---------- Page excerpt ----------
Outside of the realm of mechanised proof, most HLS tools implement some form of static scheduling. For instance, AMD Vitis HLS [3], LegUp [11, p. 60], Google XLS [21, line 112] and Bambu [18, line 35] all employ SDC-based hyperblock scheduling. Other HLS tools, such as Dynamatic [31], defer scheduling decisions until runtime. It is notable that these unverified tools tend towards fewer, larger passes, where several optimisations are packed into 'scheduling'. This minimises the number of times the solver needs to be invoked, and gives it the best chance of finding a global optimum. Verified tools such as CompCert and Vericert, on the other hand, tend towards more, smaller passes that are individually feasible to prove correct.
----------
▶ Exercise tasks:
• a. Answer these questions from the passage on scheduling in HLS tools:
(i) What kind of scheduling do AMD Vitis HLS, LegUp, Google XLS and Bambu all employ?
(ii) Which HLS tool defers scheduling decisions until runtime?
(iii) What do verified tools such as CompCert and Vericert tend towards?
• b. Carry on the passage on scheduling in HLS tools from the point where it stops.
---------- Extracted records ----------
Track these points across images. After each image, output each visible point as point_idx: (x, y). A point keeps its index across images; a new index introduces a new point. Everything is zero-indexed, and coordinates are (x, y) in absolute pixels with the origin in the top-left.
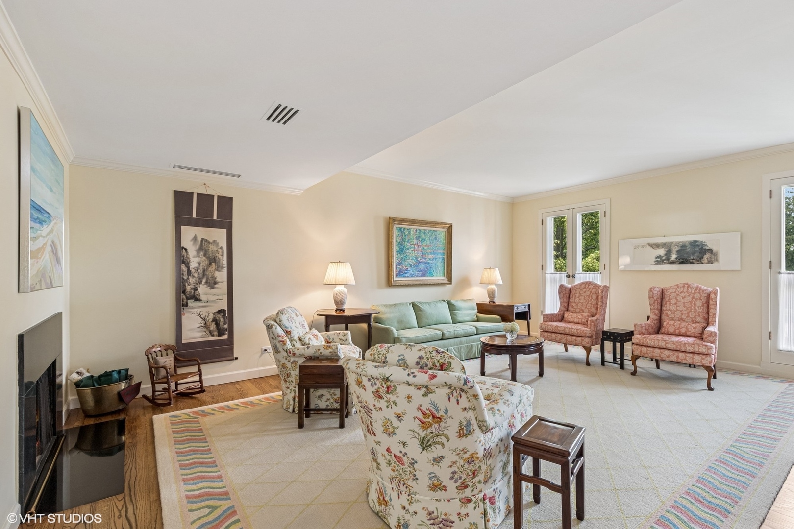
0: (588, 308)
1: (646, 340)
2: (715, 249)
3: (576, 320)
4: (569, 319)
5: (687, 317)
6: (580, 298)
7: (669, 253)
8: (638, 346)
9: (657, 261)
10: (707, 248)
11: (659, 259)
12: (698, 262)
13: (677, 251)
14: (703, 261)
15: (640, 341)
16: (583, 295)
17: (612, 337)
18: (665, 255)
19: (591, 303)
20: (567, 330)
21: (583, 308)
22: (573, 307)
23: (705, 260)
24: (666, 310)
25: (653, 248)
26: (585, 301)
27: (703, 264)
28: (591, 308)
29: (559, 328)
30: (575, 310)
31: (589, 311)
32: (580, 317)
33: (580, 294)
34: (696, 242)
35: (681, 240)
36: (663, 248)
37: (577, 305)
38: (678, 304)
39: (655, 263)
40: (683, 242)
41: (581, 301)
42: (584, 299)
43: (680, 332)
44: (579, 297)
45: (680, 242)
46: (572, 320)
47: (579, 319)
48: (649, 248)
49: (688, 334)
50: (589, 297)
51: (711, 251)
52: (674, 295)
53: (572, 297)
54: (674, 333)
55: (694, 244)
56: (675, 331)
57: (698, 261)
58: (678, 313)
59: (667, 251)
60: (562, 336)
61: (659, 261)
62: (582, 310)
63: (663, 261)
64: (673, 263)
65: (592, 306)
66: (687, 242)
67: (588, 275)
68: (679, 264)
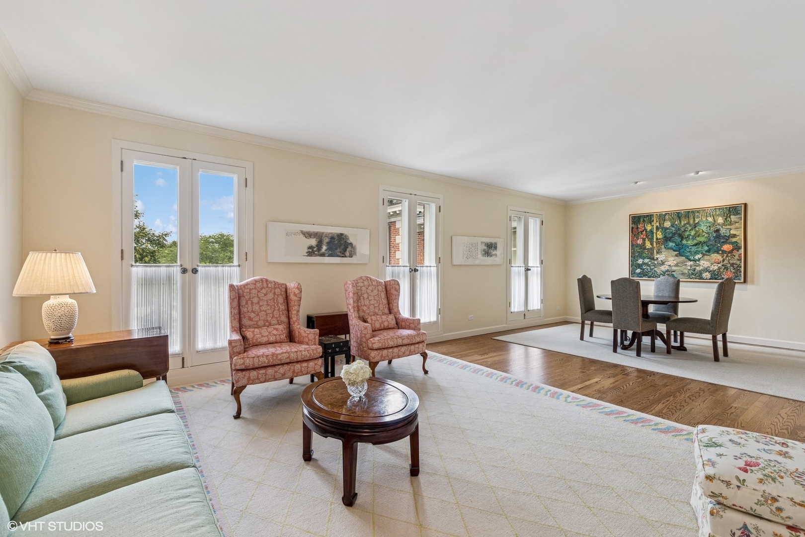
0: (276, 318)
2: (354, 244)
3: (272, 339)
4: (259, 340)
6: (261, 304)
7: (320, 244)
9: (309, 252)
10: (349, 242)
11: (311, 250)
12: (343, 255)
13: (327, 243)
14: (346, 254)
16: (265, 298)
17: (337, 350)
18: (317, 246)
19: (279, 310)
21: (269, 319)
22: (250, 319)
23: (347, 254)
25: (306, 237)
26: (269, 307)
27: (346, 257)
28: (280, 316)
30: (257, 324)
31: (278, 321)
32: (275, 332)
33: (259, 298)
34: (342, 234)
35: (331, 232)
36: (314, 237)
37: (258, 315)
39: (307, 255)
40: (332, 233)
41: (263, 308)
42: (268, 305)
45: (330, 233)
46: (265, 339)
47: (274, 335)
48: (302, 236)
50: (274, 302)
51: (351, 244)
53: (247, 303)
55: (341, 236)
57: (343, 254)
59: (319, 242)
61: (311, 252)
62: (267, 321)
63: (314, 253)
64: (323, 255)
65: (281, 313)
66: (335, 233)
68: (328, 256)
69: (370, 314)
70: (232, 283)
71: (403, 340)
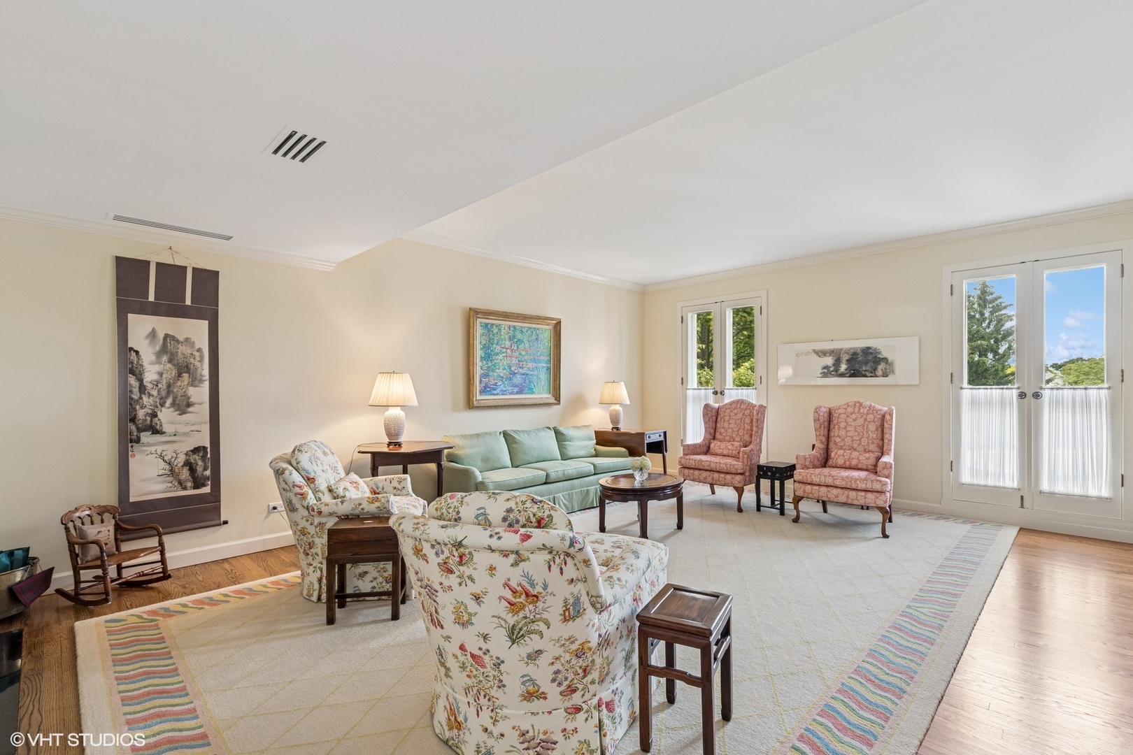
1: (810, 476)
2: (890, 359)
3: (725, 452)
4: (716, 451)
5: (859, 445)
7: (837, 362)
8: (801, 485)
9: (824, 373)
10: (882, 357)
11: (826, 371)
12: (871, 375)
13: (847, 360)
14: (877, 374)
15: (803, 478)
16: (734, 418)
17: (769, 474)
18: (834, 365)
19: (744, 429)
20: (713, 466)
21: (734, 436)
22: (721, 434)
23: (879, 372)
24: (834, 436)
25: (819, 356)
26: (736, 426)
27: (877, 376)
28: (743, 435)
29: (703, 463)
30: (724, 439)
31: (741, 439)
32: (730, 447)
33: (730, 417)
34: (869, 348)
35: (852, 346)
36: (830, 355)
37: (726, 431)
38: (848, 429)
39: (821, 376)
40: (854, 348)
41: (731, 426)
42: (736, 424)
43: (851, 464)
44: (729, 421)
45: (851, 349)
46: (720, 451)
47: (729, 450)
48: (814, 356)
49: (859, 467)
50: (741, 421)
51: (885, 360)
52: (843, 416)
53: (721, 421)
54: (844, 466)
55: (867, 351)
56: (845, 463)
57: (872, 373)
58: (849, 439)
59: (836, 360)
60: (707, 473)
61: (827, 372)
62: (732, 438)
63: (830, 373)
64: (842, 375)
65: (745, 432)
66: (858, 348)
67: (740, 391)
68: (849, 377)
69: (844, 448)
70: (707, 402)
71: (834, 479)
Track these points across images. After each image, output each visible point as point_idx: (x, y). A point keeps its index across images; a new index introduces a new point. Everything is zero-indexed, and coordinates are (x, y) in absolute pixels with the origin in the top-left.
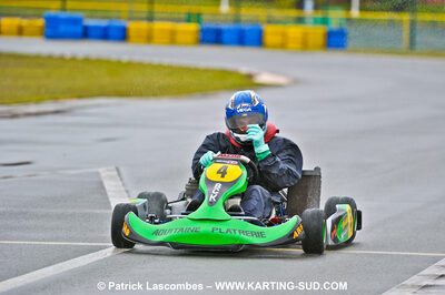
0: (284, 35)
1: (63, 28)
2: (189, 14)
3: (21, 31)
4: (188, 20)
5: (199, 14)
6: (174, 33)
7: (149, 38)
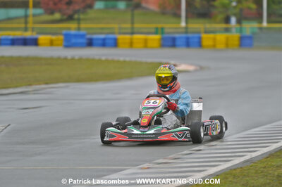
----------
▶ Exercise results:
• a.
(i) SDC-based hyperblock scheduling
(ii) Dynamatic
(iii) More, smaller passes that are individually feasible to prove correct

• b.
Several HLS tools are associated with translation validators, either for an individual scheduling pass [14, 32, 46] or for the HLS tool as a whole [39, 42]. These typically work by establishing equivalence at the level of state machines, whereas we take the approach of comparing symbolic states, because Tristan and Leroy [43] showed it to be viable in the context of a verified compiler. Unlike our work, none of these translation validators provide mechanised proofs of equivalence, so might produce false positives. Google XLS [22] performs scheduling on a dataflow language, which may also be a useful intermediate representation to formalise a scheduler on directly (as opposed to validating each schedule produced). Formalisation of dataflow languages within CompCert is being actively worked on [16, 23], which may make this feasible.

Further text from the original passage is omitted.